KDD Papers

Groups-Keeping Solution Path Algorithm for Sparse Regression with Automatic Feature Grouping

Bin Gu (University of Texas at Arlington);Guodong Liu (Univ. of Texas at Arlington);Heng Huang (University of Texas at Arlington)


Variable selection with identifying homogenous groups of features is crucial for high-dimensional data analysis. Octagonal shrinkage and clustering algorithm for regression (OSCAR) is an important sparse regression approach with automatic feature grouping by $\ell_{1}$ norm and pairwise $\ell_{\infty}$ norm. However, due to over-complex representation of the penalty (especially the pairwise $\ell_{\infty}$ norm), until now OSCAR has no solution path algorithm which is mostly useful for tuning the model. To address this challenge, in this paper, we propose a groups-keeping solution path algorithm of OSCAR (OscarGKPath). Given a set of homogenous groups of features and an accuracy $\varepsilon$, OscarGKPath can fit the solutions in an interval of regularization parameters while keeping the feature groups.

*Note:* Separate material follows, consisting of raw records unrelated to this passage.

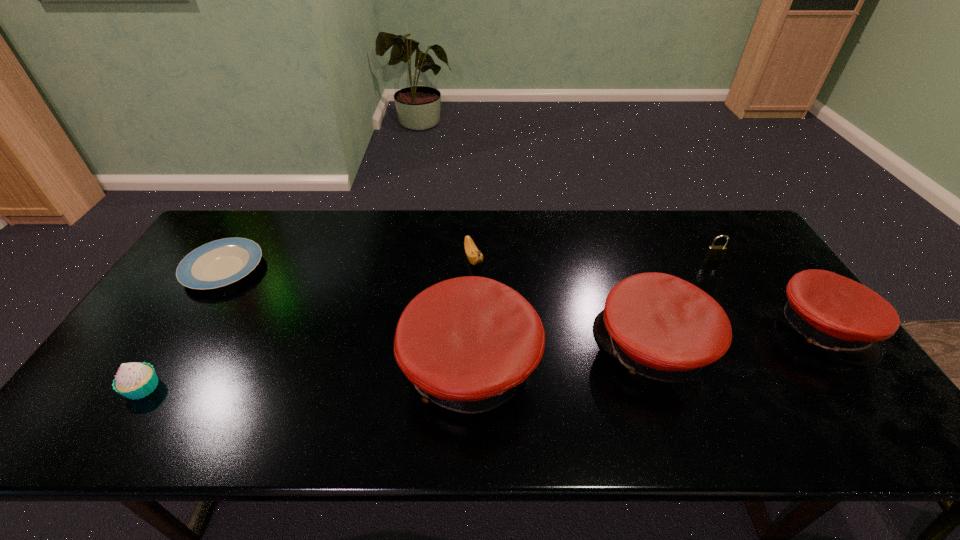
Find the location of a particular element. This screenshot has height=540, width=960. free space at the left edge of the desktop is located at coordinates (123, 349).

In the image, there is a desktop. At what (x,y) coordinates should I click in order to perform the action: click on vacant space at the far left corner. Please return your answer as a coordinate pair (x, y). The width and height of the screenshot is (960, 540). Looking at the image, I should click on (213, 240).

I want to click on vacant region at the far right corner of the desktop, so click(x=699, y=211).

Locate an element on the screen. free space between the cupcake and the plate is located at coordinates tap(183, 328).

Find the location of a particular element. unoccupied area between the banana and the plate is located at coordinates (348, 264).

Locate an element on the screen. The width and height of the screenshot is (960, 540). free space between the leftmost cap and the padlock is located at coordinates (591, 313).

The image size is (960, 540). I want to click on vacant area between the plate and the sixth object from left to right, so click(468, 264).

Identify the location of free spot between the padlock and the rightmost cap. The height and width of the screenshot is (540, 960). (767, 294).

Where is `free space between the banana and the shortest object`? free space between the banana and the shortest object is located at coordinates (348, 264).

Identify which object is located as the sixth nearest to the shortest cap. Please provide its 2D coordinates. Your answer should be formatted as a tuple, i.e. [(x, y)], where the tuple contains the x and y coordinates of a point satisfying the conditions above.

[(135, 380)]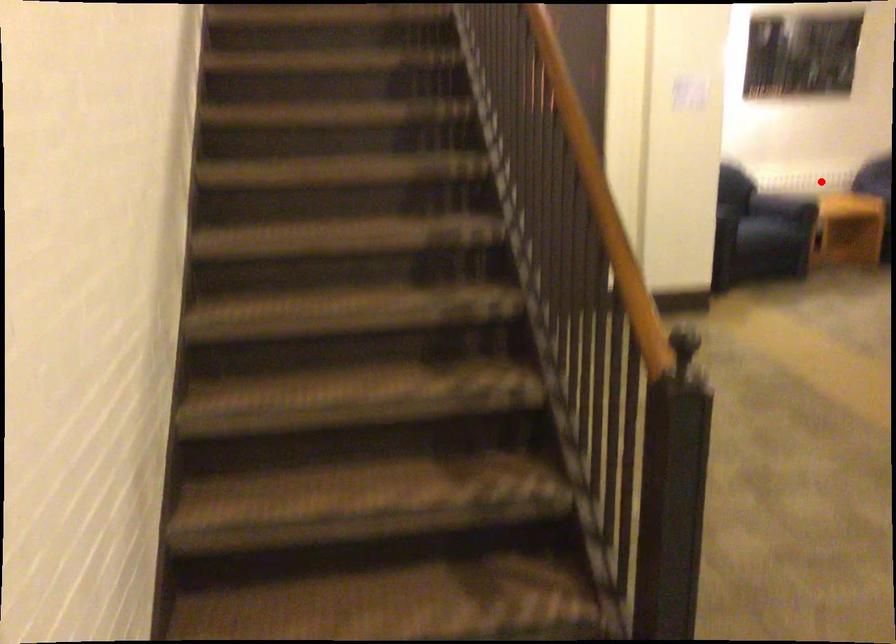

The entire solution path can be obtained by combining multiple such intervals. Theoretically, we prove that all solutions in the solution path produced by OscarGKPath can strictly satisfy the given accuracy $\varepsilon$. The experimental results on a variety of datasets not only confirm the effectiveness of our OscarGKPath, but also show the superiority of our OscarGKPath for cross validation compared with the batch algorithm.